WAN Replication Failure Detection and Recovery

The failure detection and recovery mechanisms in WAN handle failures during WAN replication and they closely interact with the list of endpoints that WAN is replicating to. There might be some small differences when using static endpoints or the discovery SPI but here we will outline the general mechanism of failure detection and recovery.

WAN Target Endpoint List

The WAN connection manager maintains a list of public addresses that it can replicate to at any moment. This list may change over time as failures are detected or as new addresses are discovered when using the discovery SPI. The connection manager does not eagerly create connections to these addresses as they are added to the list to avoid overloading the endpoint with connections from all members using the same configuration. It will try and connect to the endpoint just before WAN events are about to be transmitted. This means that if there are no updates on the map or cache using WAN replication, there will be no WAN events and the connection will not be established to the endpoint.

When more than one endpoint is configured, traffic will be load balanced between them using the partition, so that the same partitions are always sent to the same target member, ensuring ordering by partition.

WAN Failure Detection

If using the Hazelcast IMDG Enterprise edition class WanBatchReplication (see the Defining WAN replication section), the WAN replication will catch any exceptions when sending the WAN events to the endpoint. In the case of an exception, the endpoint will be removed from the endpoint list to which WAN replicates and the WAN events will be resent to a different address. The replication will be retried until it is successful.

WAN Endpoint Recovery

Periodically the WAN connection manager will try and "rediscover" new endpoints. The period is 10 seconds by default but configurable with the discovery.period property (see the Defining WAN replication section).

The discovered endpoints depend on the configuration used to define WAN replication. If using static WAN endpoints (by using the endpoints property), the discovered endpoints are always the same and are equal to the values defined in the configuration. If using discovery SPI with WAN, the discovered endpoints may be different each time.

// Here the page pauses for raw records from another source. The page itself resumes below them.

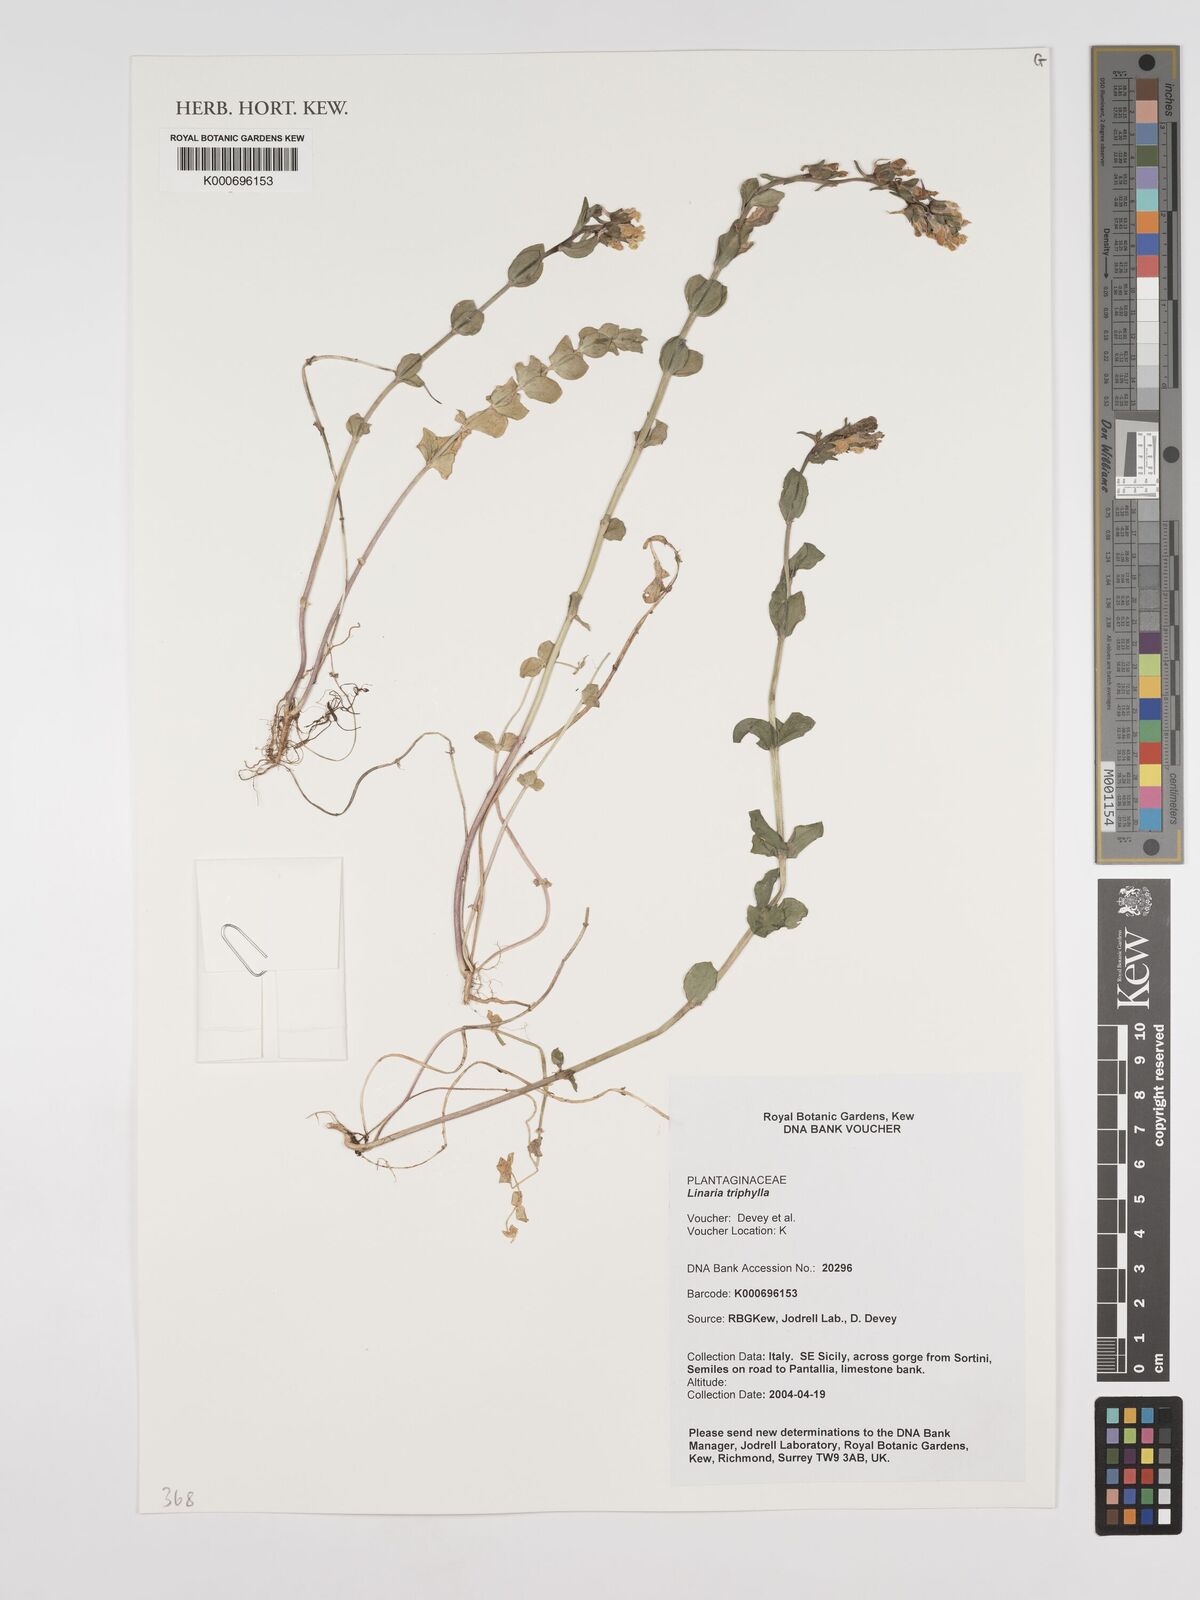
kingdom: Plantae
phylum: Tracheophyta
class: Magnoliopsida
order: Lamiales
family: Plantaginaceae
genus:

When the discovery returns a list of endpoints (addresses), the WAN target endpoint list is updated. Newly discovered endpoints are added and endpoints which are no longer in the discovered list are removed. Newly discovered endpoints may include addresses to which WAN replication has previously failed. This means that once a new WAN event is about to be sent, a connection will be reestablished to the previously failed endpoint and WAN replication will be retried. The endpoint can later be again removed from the target endpoint list if the replication again encounters failure.